I’m not saying this as a motivational slogan. I’m saying this as a design reality. AI performs better when you treat it like a capable tool you are directing, not a colleague who already understands what you need. AI is a machine.

Training this skill – the skill of active, iterative AI direction – is one of the most practical things we can do right now for both individual performance and organizational adoption.

A Note on Anthropomorphizing

The language we are using around AI is subtle, consequential, and in my view, sometimes concerning. Despite language like “neural networks,” “learning,” “intelligence,” “reasoning,” and increasingly human-like outputs, AI does not think. It does not feel. It does not have intentions. It is not human. The terminology we use, such as copilot, personal assistant, coworker, partner – this verbiage shapes our mental models in ways that can quietly erode appropriate skepticism and mental/emotional boundaries. Which, quite honestly, adversely impacts our ability (and inclinations) to leverage human-first, human-focused AI capability – which was the premise for which AI was built.
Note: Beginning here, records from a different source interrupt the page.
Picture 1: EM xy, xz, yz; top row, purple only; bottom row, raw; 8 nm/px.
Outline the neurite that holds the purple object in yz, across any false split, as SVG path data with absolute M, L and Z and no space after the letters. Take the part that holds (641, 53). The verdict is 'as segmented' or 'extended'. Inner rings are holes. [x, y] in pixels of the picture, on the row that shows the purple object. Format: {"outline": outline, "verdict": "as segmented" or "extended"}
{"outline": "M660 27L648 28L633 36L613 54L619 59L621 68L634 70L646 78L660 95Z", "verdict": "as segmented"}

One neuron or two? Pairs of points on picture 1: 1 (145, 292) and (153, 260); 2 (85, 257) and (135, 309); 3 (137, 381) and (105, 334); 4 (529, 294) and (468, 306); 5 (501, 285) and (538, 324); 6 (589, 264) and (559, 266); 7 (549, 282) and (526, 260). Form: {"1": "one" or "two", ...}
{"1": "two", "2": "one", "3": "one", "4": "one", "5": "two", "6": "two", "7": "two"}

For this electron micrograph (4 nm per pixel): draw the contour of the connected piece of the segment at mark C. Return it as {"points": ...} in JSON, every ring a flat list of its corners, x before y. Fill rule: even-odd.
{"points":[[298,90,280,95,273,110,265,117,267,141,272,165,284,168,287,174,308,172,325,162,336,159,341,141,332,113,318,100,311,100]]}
When we relate to AI as if it is a person, we’re more likely to trust without verifying, defer without questioning, and offload without monitoring. That’s not a path toward human-AI cognitive optimization. That’s a path toward cognitive passivity, which is the very thing I’ve been arguing against.
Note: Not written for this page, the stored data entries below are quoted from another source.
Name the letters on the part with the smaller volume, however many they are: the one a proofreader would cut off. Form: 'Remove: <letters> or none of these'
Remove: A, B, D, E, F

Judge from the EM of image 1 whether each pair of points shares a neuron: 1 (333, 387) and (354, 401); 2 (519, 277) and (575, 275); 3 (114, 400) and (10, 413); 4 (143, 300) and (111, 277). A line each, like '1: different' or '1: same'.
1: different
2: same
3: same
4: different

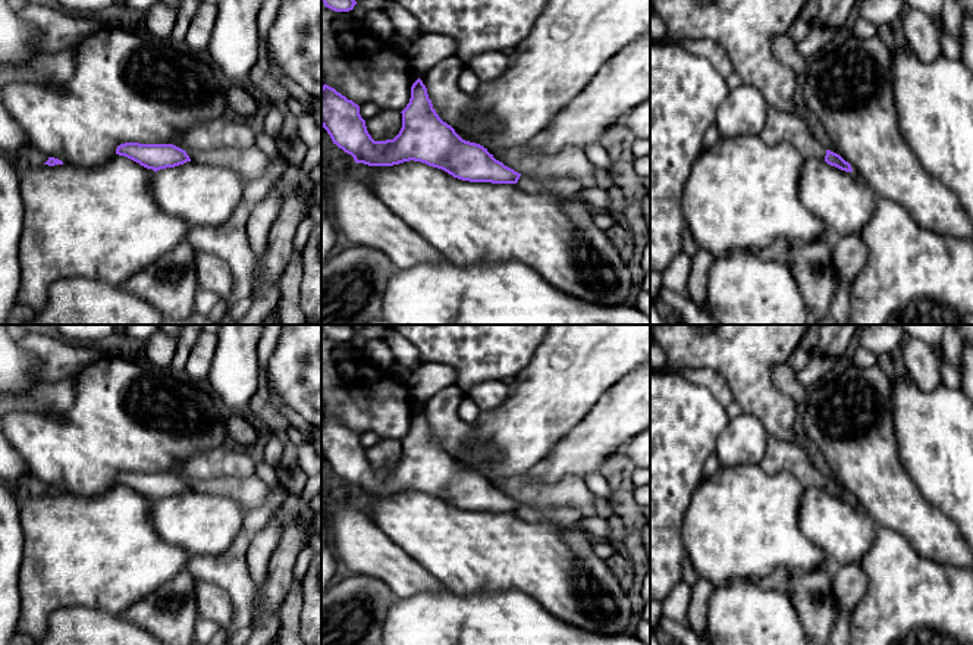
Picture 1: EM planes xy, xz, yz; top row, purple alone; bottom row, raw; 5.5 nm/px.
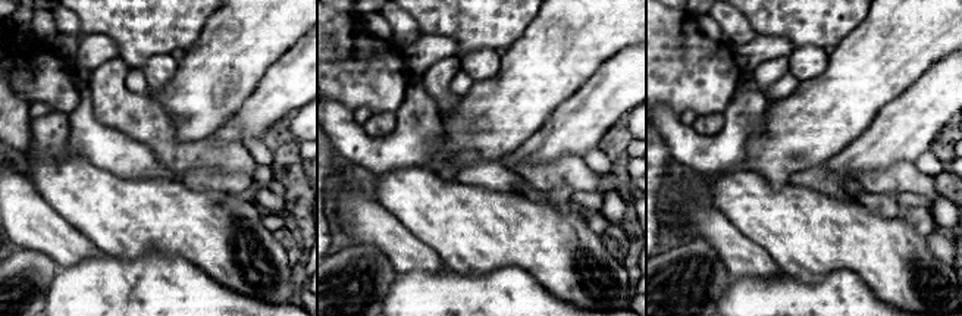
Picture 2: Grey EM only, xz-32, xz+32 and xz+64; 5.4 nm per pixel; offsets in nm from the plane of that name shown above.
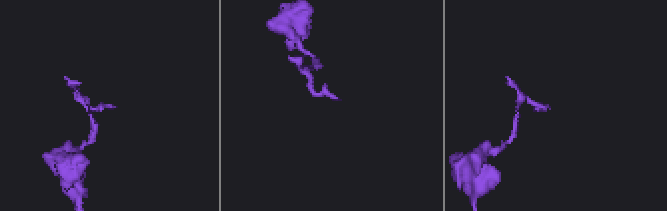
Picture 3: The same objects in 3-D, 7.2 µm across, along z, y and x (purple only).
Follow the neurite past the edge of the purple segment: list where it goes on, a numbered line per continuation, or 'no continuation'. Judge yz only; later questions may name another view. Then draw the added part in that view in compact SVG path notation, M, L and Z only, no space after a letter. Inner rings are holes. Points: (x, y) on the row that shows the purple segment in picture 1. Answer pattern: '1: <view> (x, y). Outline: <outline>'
no continuation

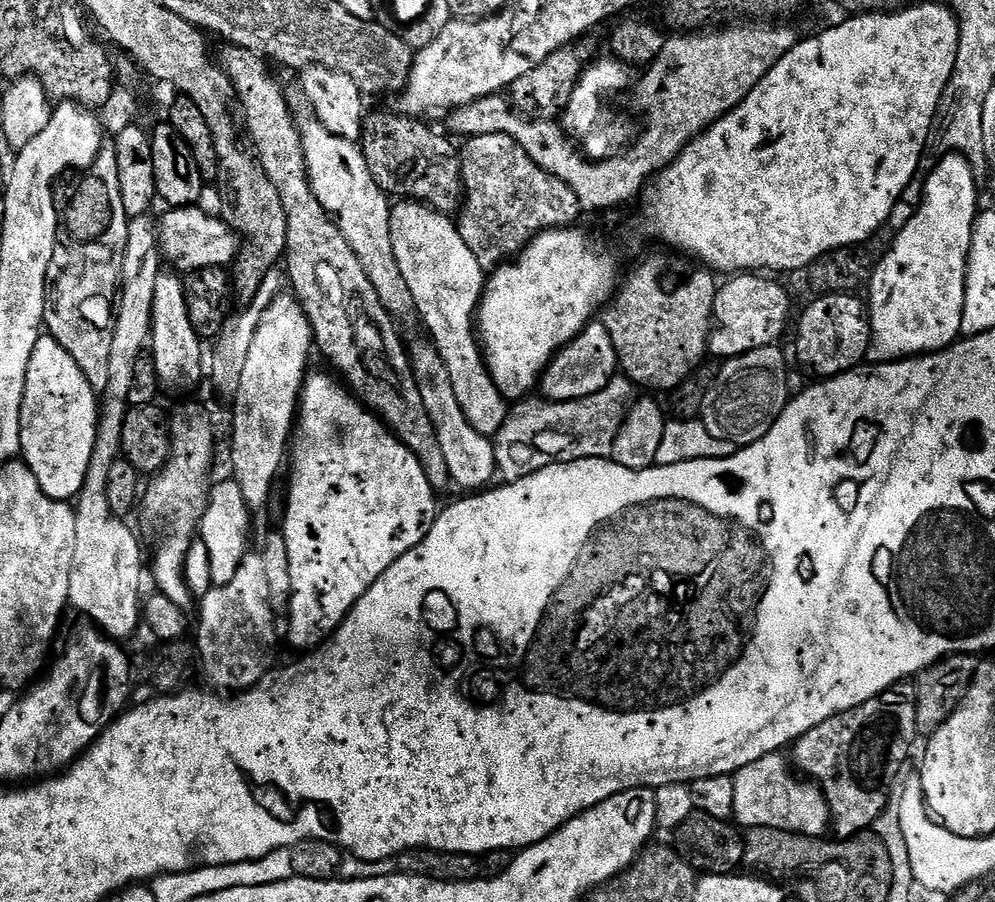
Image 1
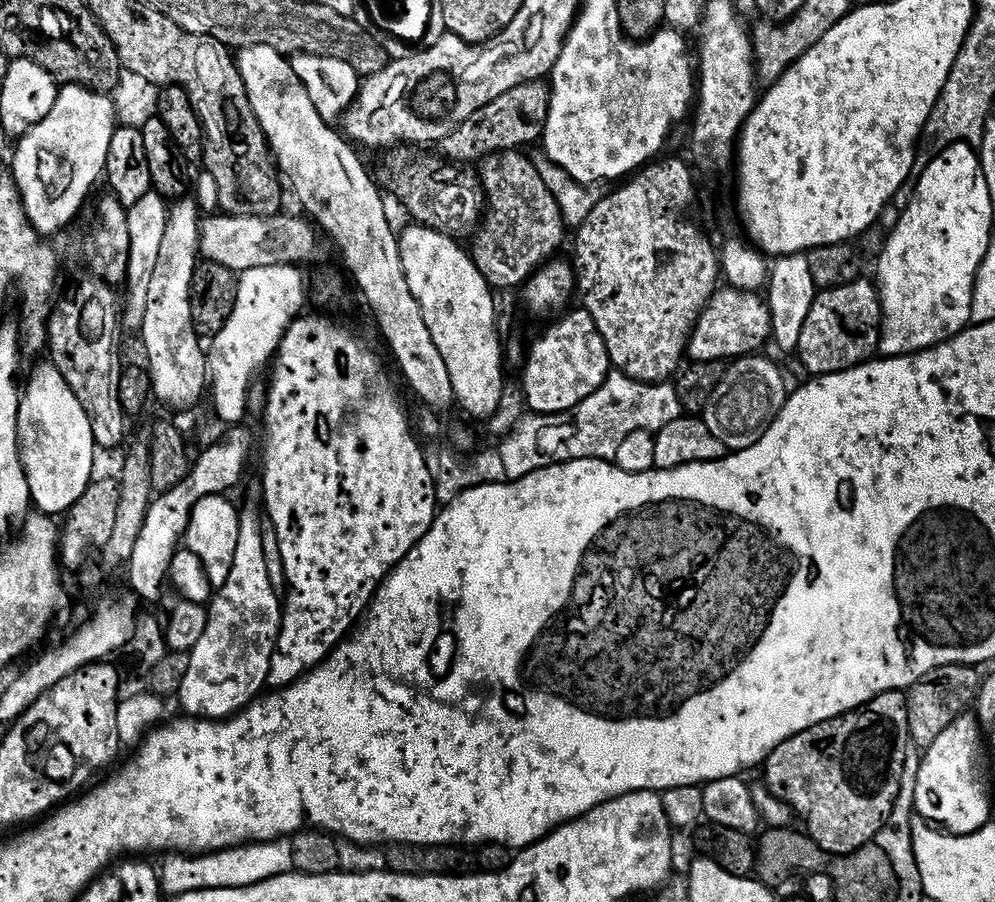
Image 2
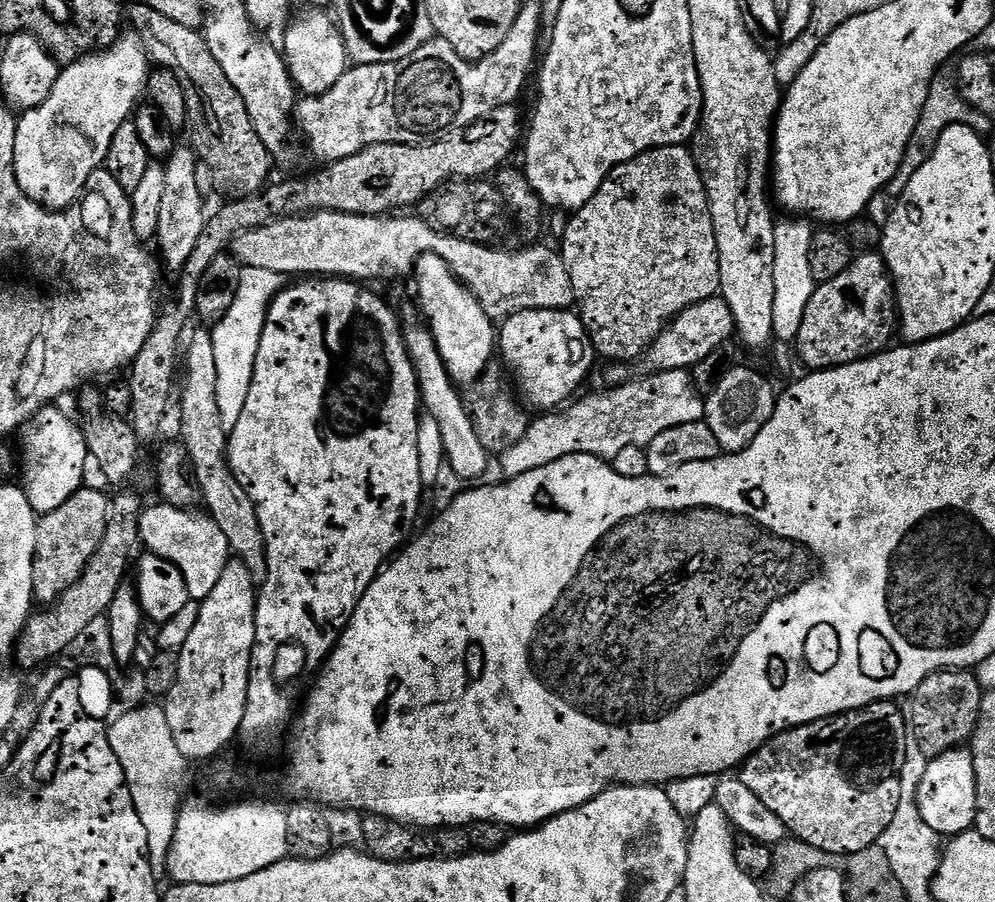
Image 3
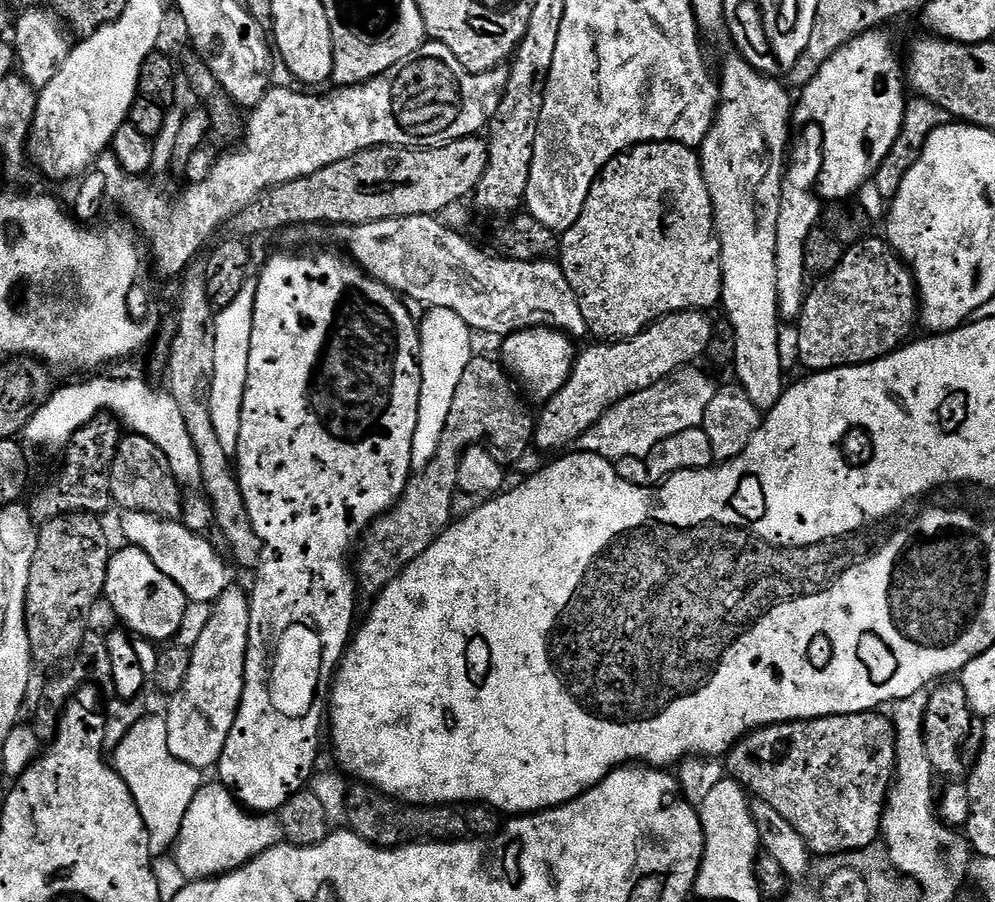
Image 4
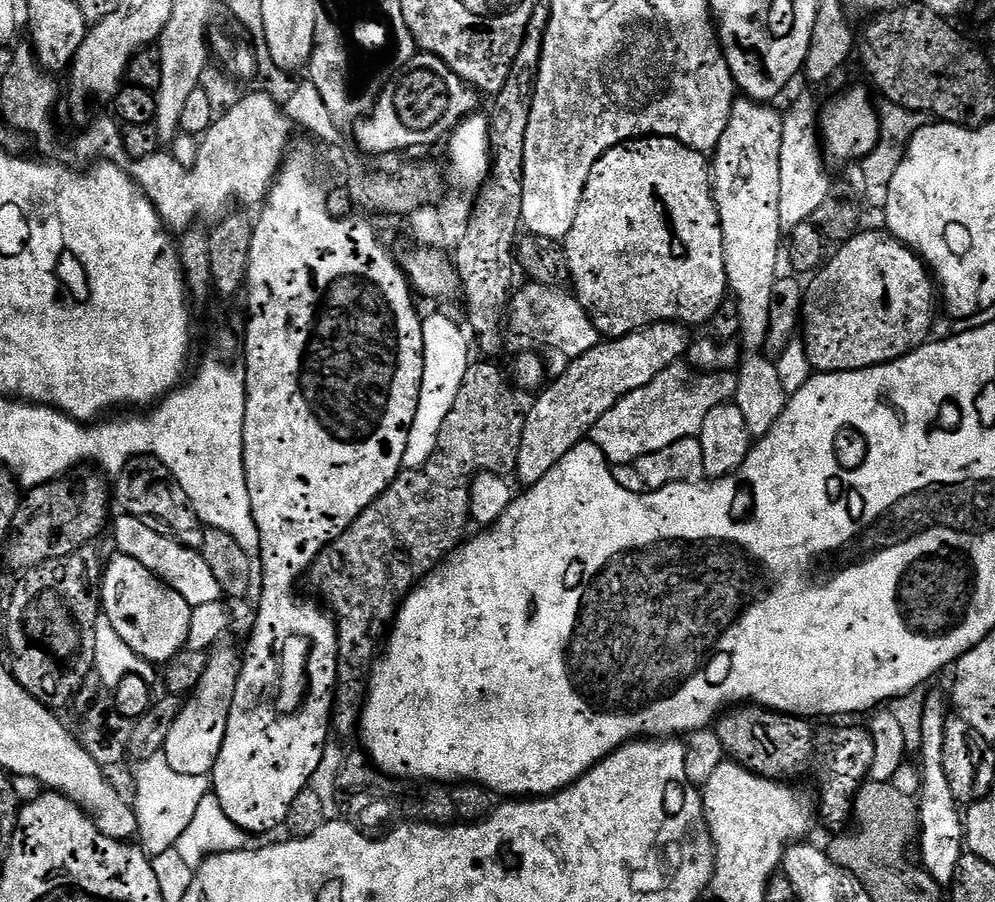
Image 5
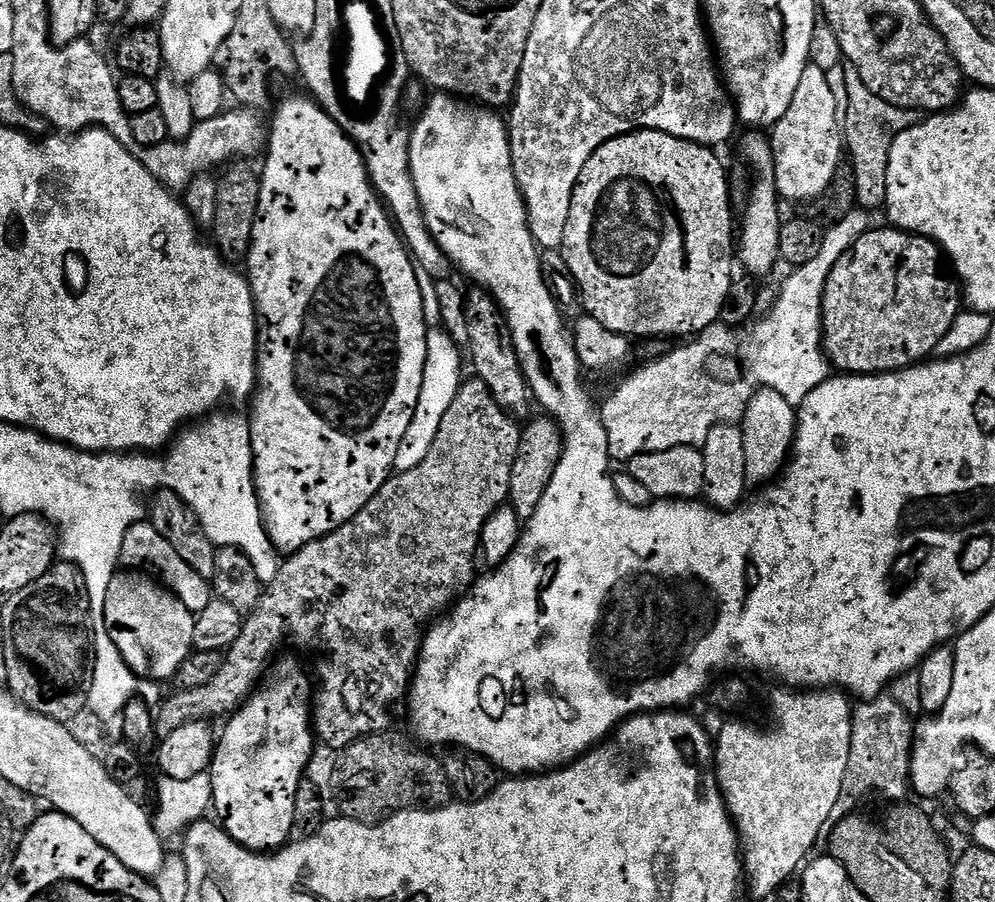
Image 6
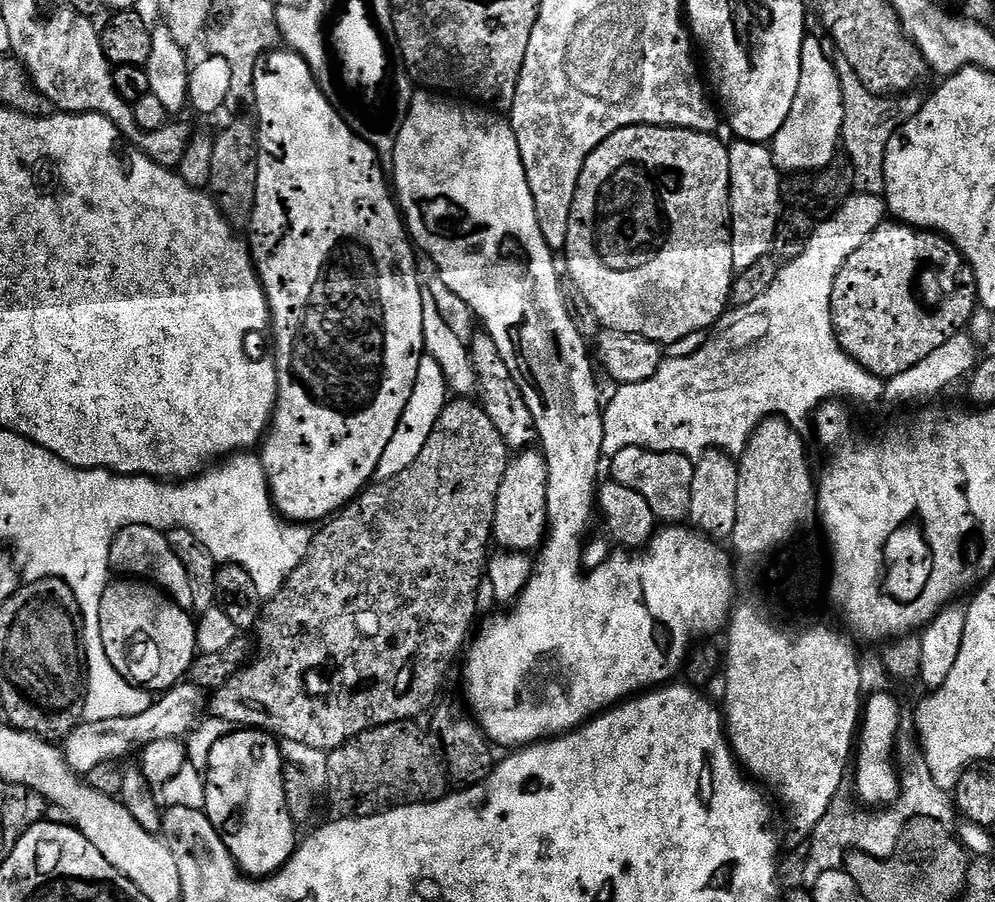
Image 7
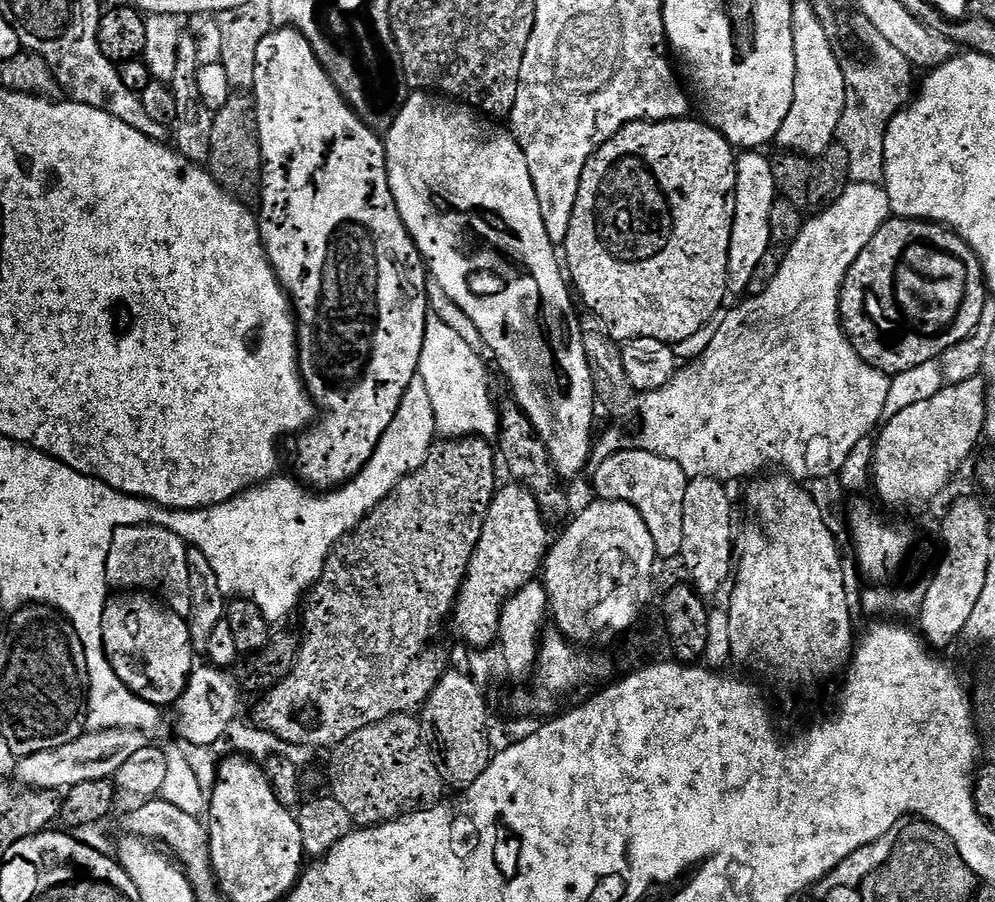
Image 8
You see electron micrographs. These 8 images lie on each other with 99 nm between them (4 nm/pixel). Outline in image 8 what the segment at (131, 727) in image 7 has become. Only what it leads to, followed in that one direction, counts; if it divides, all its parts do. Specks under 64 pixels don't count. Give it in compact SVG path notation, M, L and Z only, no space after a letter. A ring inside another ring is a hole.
M215 666L203 667L193 667L186 690L174 705L176 728L185 740L183 743L193 744L197 750L216 746L223 736L229 735L230 729L236 724L236 715L240 712L240 692L242 693L241 685L237 677L235 680L231 676L231 671ZM108 728L106 731L85 731L84 735L58 746L58 750L46 750L38 754L21 756L16 763L17 785L28 790L54 792L69 790L84 782L115 777L115 774L129 758L146 747L145 733L135 728Z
AI is a remarkable machine! But it’s just a machine. AI was built for humans. We should keep this in perspective. Use the language of tools. Think in terms of leverage, not relationship. That framing will help keep your agency intact.

Where the Opportunity Actually Is

Here is what I find genuinely exciting. AI can function as a powerful cognitive off-loader, and this can be a meaningful thing when used well. Synthesizing large amounts of information. Compressing research. Generating first drafts that you then shape, critique, and refine. These functions free up cognitive bandwidth for higher-order thinking, reasoning, and creating – the kind only we can do.

Tools like NotebookLM, which converts dense text into audio formats, point toward something important – AI is beginning to accommodate diverse learning styles and preferences. Multi-modal content creation, audio summaries, visual synthesis aren’t just conveniences. They’re early attempts to meet human cognitive and emotional variability where it lives.

I believe that’s the direction AI design should be moving.

Not more information delivered faster, but information delivered in ways that work with human cognitive architecture rather than against it.

We aren’t there yet, but we’re making progress. And part of that progress is us knowing what to look for, understanding how our own cognitive and affective (i.e., emotional) systems function, and knowing how to use what exists in the meantime.

The Through-Line

I want to be clear about what I’m building here, article by article.

Understanding your cognitive architecture is not an abstract exercise. It has direct, practical application to how you show up with AI (or any other skill), how quickly you build genuine skill, and how much agency you maintain in a world that keeps moving faster.

The cognitive load framework gives you a diagnostic. Emotion regulation gives you a performance lever. Human agency – practiced, intentional, informed – gives you the foundation from which everything else operates.

AI will keep evolving (and that’s a good thing!). The organizations and individuals who will navigate that evolution most effectively are not necessarily those with the most technical knowledge. They are the ones who understand themselves well enough to use powerful tools wisely. And that’s the work each of us is invited to not only engage in, but become good at.